Big Data shares the same definition as that of data, with the only difference that it is huge in size. Big Data is not only massive, but it also has the potential to grow exponentially for an indefinite period. It can grow even to the extent where it cannot be managed or processed by using traditional techniques such as RDBMSs.
There is no benchmark concerning size to determine whether the given data is big data or not. One of the definitions for big data is —
“If the data has expanded to such an extent that now a single computing system is unable to store and process it, then we can call this data, big data.”
Today, access to the internet has become affordable, and Internet usage has grown widespread. Each online activity, such as sending emails, booking movie tickets, posting on blogs, posting reviews on an e-commerce portal, etc., generates massive volumes of data. This growing use of the Internet facilitates data generation and easy access to the generated data. Hence, we have entered a world that has become data-driven. Organisations and various industries are leveraging the power of big data to make important decisions.

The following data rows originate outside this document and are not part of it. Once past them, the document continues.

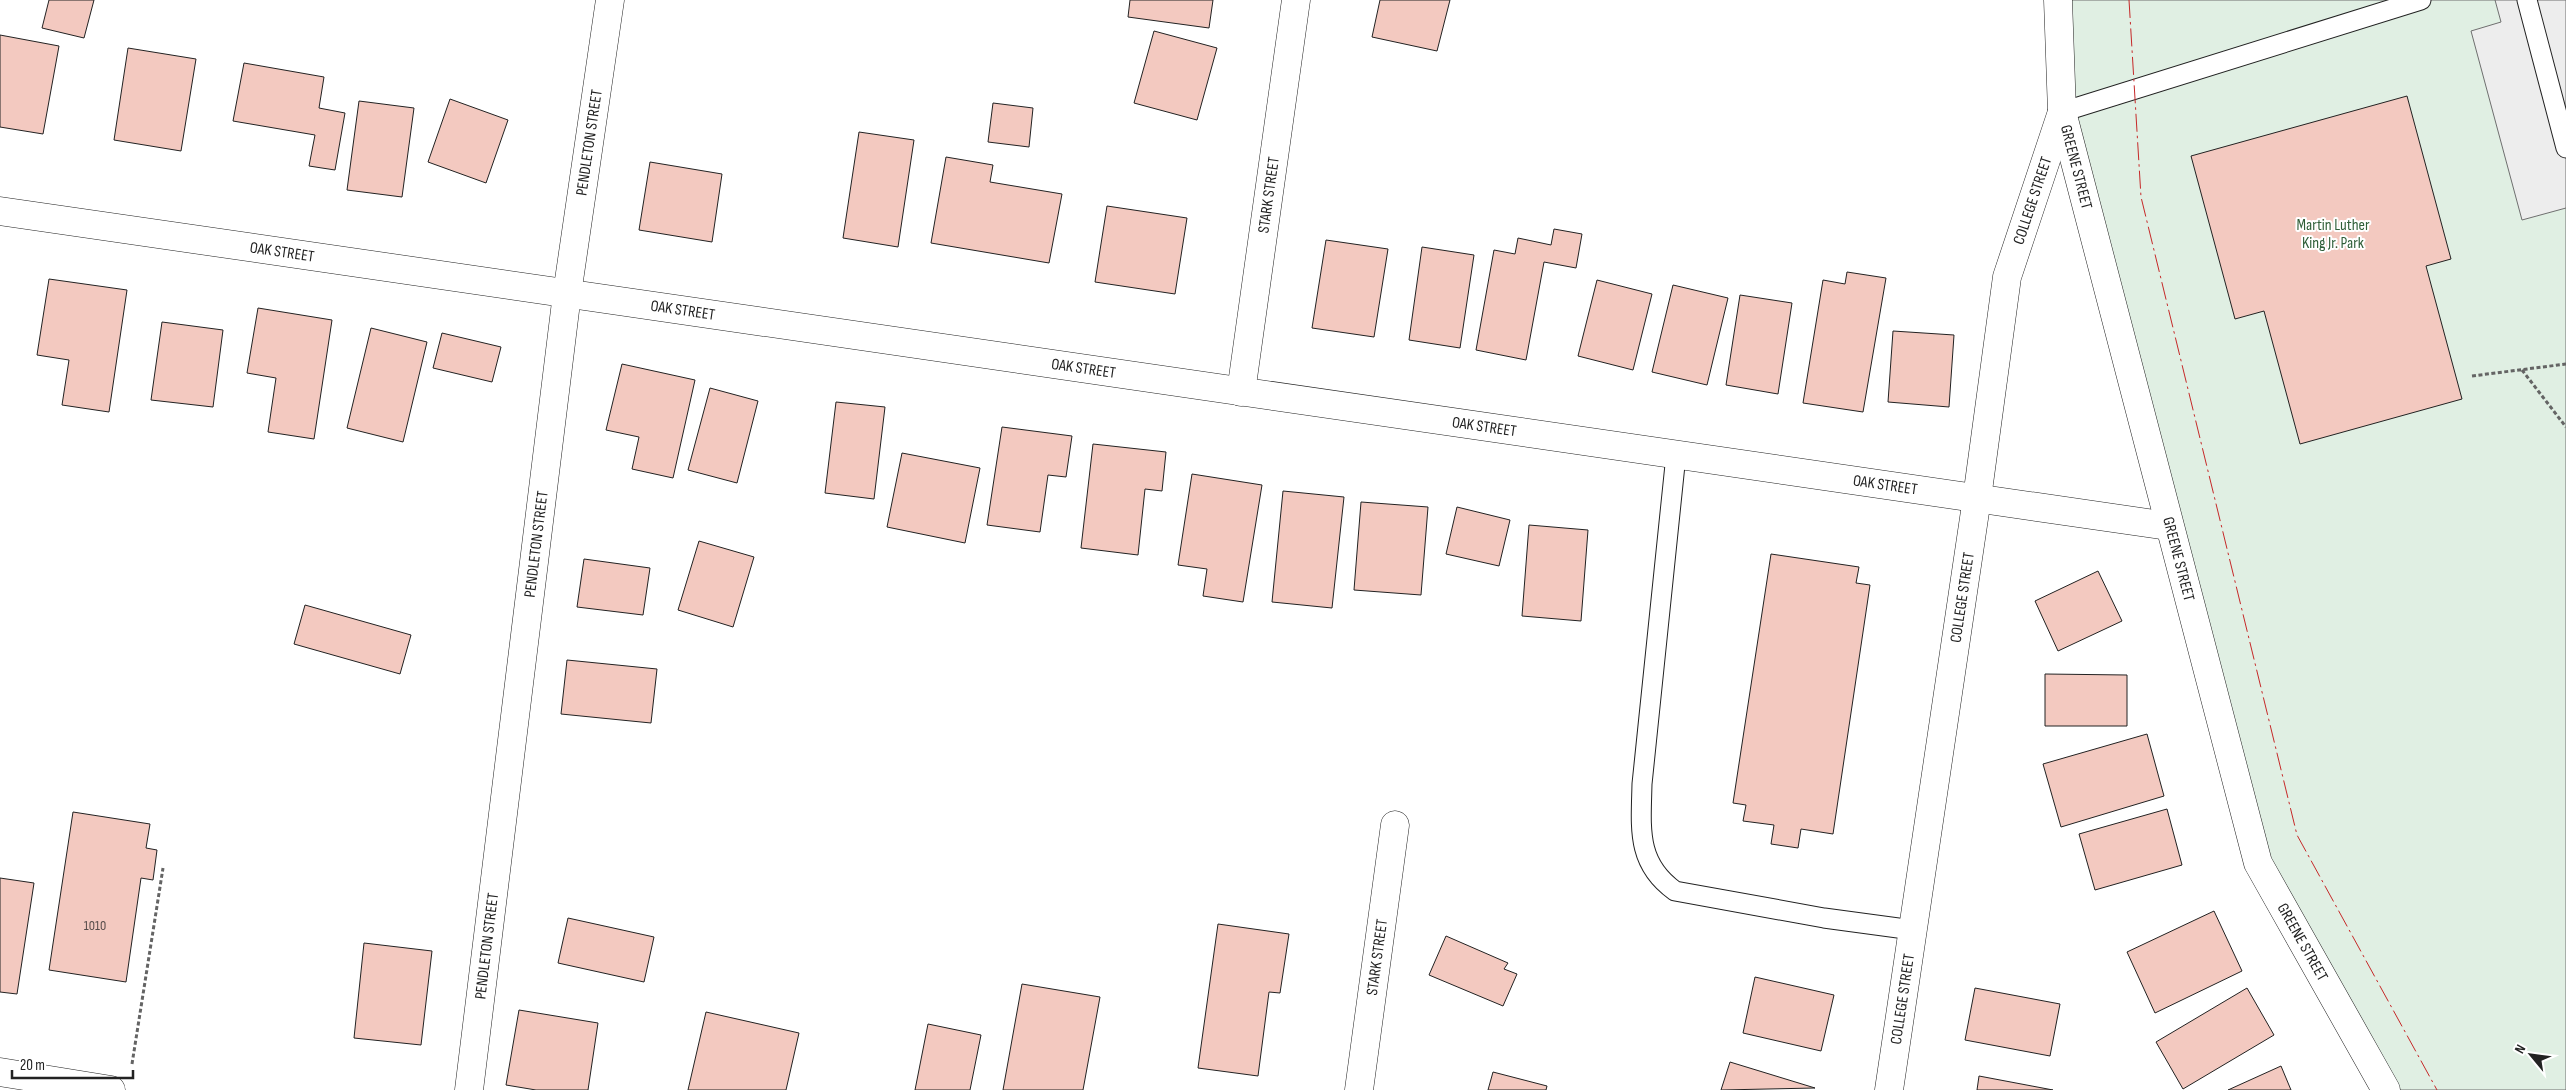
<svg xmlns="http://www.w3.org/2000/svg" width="2566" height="1090" font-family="'Sofia Sans Condensed',sans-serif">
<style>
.green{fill:#e0efe3;stroke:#6f6f6f}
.parking{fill:#ededed;stroke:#6f6f6f}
.building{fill:#f3c9c0;stroke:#222}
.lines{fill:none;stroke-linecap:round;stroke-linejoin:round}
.service-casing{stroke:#222;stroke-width:21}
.minor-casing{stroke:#222;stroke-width:29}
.tertiary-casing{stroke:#222;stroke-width:29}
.path{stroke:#646464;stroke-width:3;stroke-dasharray:4 2.5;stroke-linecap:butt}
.service{stroke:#fff;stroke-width:19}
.minor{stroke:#fff;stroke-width:28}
.tertiary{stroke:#fff;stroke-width:28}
.power{stroke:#c62828;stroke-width:1;stroke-dasharray:18 4 2.5 4;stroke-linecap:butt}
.labels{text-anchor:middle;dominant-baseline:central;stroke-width:4;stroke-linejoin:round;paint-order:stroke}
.number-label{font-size:14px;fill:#564c4a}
.street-label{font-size:16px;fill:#222;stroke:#fff}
.park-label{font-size:16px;fill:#2f5e38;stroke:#fff}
</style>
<rect width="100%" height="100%" fill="#fff"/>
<path class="green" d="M2058,0H2566V1090H2386L2258,863L2062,112Z"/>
<path class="parking" d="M2495,0H2566V208L2522,220L2471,31L2501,22Z"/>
<path class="building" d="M49,0H94L84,38L42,28Z
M1130,0H1213L1209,28L1128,17Z
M1380,0H1450L1437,51L1372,37Z
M1154,31L1217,48L1197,120L1134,103Z
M0,35L59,46L43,134L0,127Z
M128,48L196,59L181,151L114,140Z
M244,63L324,77L319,108L345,113L335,170L309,166L315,135L233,121Z
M2407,96L2451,259L2426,266L2462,399L2300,444L2264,311L2235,319L2191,156Z
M450,99L508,120L486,183L428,162Z
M359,101L414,108L402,197L347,190Z
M993,103L1033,108L1029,147L988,142Z
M859,132L914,140L898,247L843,238Z
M946,157L993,165L990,182L1062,194L1049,263L931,243Z
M650,162L722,174L712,242L639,230Z
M1107,206L1187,218L1175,294L1095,282Z
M1554,229L1582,234L1576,268L1544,262L1526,360L1476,350L1494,250L1515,254L1518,238L1551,245Z
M1326,240L1388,249L1374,337L1312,328Z
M1422,247L1474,255L1460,348L1409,340Z
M1847,272L1886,278L1863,412L1803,403L1823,280L1845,284Z
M49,279L127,290L109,412L62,405L69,360L37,355Z
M1597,280L1652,294L1633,370L1578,356Z
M1673,285L1728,298L1707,385L1652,372Z
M1740,295L1792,303L1778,394L1726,385Z
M258,308L332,320L314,439L268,432L276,378L247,373Z
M162,322L223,330L213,407L151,400Z
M371,328L427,342L403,442L347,428Z
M1893,331L1954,335L1949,407L1888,402Z
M442,333L501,347L492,382L433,368Z
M622,364L695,380L673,478L632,469L639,437L606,430Z
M710,388L758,401L737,483L688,470Z
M836,402L885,407L874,499L825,493Z
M1002,427L1072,436L1066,477L1048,475L1040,532L987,525Z
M1093,444L1166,452L1162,491L1145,489L1138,555L1081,548Z
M902,453L980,468L965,543L887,527Z
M1192,474L1262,485L1243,602L1203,596L1207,569L1178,565Z
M1283,491L1344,497L1332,608L1272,602Z
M1361,502L1428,507L1421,595L1354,590Z
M1457,507L1510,520L1499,566L1446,554Z
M1529,525L1588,530L1581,621L1522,616Z
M699,541L754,557L733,627L678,610Z
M1771,554L1859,567L1856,583L1870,585L1833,834L1801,829L1798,848L1771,844L1774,825L1743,821L1746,805L1733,803Z
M584,559L650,568L643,615L577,607Z
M2098,571L2122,621L2058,651L2035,601Z
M305,605L411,635L400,674L294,644Z
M567,660L657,669L651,723L561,714Z
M2045,674L2127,675V726H2045Z
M2147,734L2164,796L2061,827L2043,764Z
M2167,809L2182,865L2095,890L2079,834Z
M73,812L150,824L146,848L157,850L153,880L141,878L126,982L49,970Z
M0,878L34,883L17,994L0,992Z
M2214,911L2242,971L2155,1013L2127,952Z
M568,918L654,937L644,982L558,963Z
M1218,924L1289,934L1280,993L1269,992L1258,1076L1198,1068Z
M1446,936L1508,963L1504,969L1517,974L1503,1006L1429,975Z
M364,943L432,951L421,1045L354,1038Z
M1755,977L1834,995L1821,1051L1743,1033Z
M1022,984L1100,997L1083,1090H1003Z
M1975,988L2060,1004L2050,1056L1965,1040Z
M2247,988L2274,1035L2183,1089L2156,1042Z
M519,1010L598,1023L588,1090H536L506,1085Z
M706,1012L799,1033L786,1090H688Z
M928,1024L981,1035L970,1090H915Z
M1730,1062L1815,1088L1721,1090Z
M2281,1066L2291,1090H2228Z
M1493,1072L1547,1086L1546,1090H1488Z
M1979,1076L2053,1090H1977Z"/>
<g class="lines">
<g class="service-casing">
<path id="service" d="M2527,0L2566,148
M2062,112L2421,0
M1676,455L1642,784C1641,828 1636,863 1675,891L1824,918L1913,930"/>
</g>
<g class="minor-casing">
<g id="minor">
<path id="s1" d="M0,211L2168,526"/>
<path id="s2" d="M1241,392L1296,0"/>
<path d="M0,1072L111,1090"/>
<path id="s3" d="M469,1090L567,294L610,0"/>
<path id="s4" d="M1359,1090L1395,825"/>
</g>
</g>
<g class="tertiary-casing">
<g id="tertiary">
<path id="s5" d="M2058,0L2062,112L2258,863L2386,1090"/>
<path id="s6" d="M1889,1090L1977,498L2007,277L2062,112"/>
</g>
</g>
<path class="path" d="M2522,370L2566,427
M2472,376L2566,364
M132,1064L163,868"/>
<use href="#service" class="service"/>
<use href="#minor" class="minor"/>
<use href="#tertiary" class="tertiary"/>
<path class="power" d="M2129,0L2141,197L2297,835L2437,1090"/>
</g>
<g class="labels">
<g class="number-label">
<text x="95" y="925">1010</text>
</g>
<g class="street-label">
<text stroke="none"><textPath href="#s3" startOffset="955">PENDLETON STREET</textPath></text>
<text stroke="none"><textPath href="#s5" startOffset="169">GREENE STREET</textPath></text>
<text stroke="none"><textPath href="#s2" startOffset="199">STARK STREET</textPath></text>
<text stroke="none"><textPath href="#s6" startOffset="902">COLLEGE STREET</textPath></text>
<text stroke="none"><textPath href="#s1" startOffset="285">OAK STREET</textPath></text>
<text stroke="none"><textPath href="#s1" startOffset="690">OAK STREET</textPath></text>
<text stroke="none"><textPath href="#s1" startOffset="1095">OAK STREET</textPath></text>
<text stroke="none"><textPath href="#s1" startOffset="1500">OAK STREET</textPath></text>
<text stroke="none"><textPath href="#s1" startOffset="1905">OAK STREET</textPath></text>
<text stroke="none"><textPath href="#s3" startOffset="550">PENDLETON STREET</textPath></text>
<text stroke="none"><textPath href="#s5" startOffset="574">GREENE STREET</textPath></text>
<text stroke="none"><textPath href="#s6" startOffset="498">COLLEGE STREET</textPath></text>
<text stroke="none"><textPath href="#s5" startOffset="979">GREENE STREET</textPath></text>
<text stroke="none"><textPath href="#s3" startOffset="145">PENDLETON STREET</textPath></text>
<text stroke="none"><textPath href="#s4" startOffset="134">STARK STREET</textPath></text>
<text stroke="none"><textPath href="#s6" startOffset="92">COLLEGE STREET</textPath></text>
</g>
<g class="park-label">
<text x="2333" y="225">Martin Luther<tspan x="2333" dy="18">King Jr. Park</tspan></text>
</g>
</g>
<g transform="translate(2531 1055) rotate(299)" stroke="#ffffff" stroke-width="4" paint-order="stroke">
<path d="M0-4L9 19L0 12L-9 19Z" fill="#222222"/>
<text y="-8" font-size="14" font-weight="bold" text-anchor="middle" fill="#222222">N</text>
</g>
<path d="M12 1070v8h121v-8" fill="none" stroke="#222222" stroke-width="2.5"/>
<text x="20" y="1070" font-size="15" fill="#222222" stroke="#ffffff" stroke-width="4" paint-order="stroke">20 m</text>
</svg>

Following are some important aspects of big data. This is very similar to the 4Vs associated with big data which we will cover later.
- Volume: The size of the data is huge, i.e. in the range of terabytes or even more than that.
- Rate of change: The nature of the data changes because of the changes in transactions. There could be multiple reasons supporting the changes in transactions, such as a change in business logic or a change in requirements.
- Variety: Based on the form of data, it can be broadly divided into three categories:
- Structured: Data stored in a tabular format.
- Unstructured: Data that does not have a well-defined structure, e.g. videos and images.
- Semi-structured: Data that is partially structured or a combination of both structured and unstructured data, e.g. email. E-mail is semi-structured because it has a well-defined structure containing sender address, receiver addresses, subject, message body, attachments, etc. But the content mentioned in the subject or message body is entirely unstructured.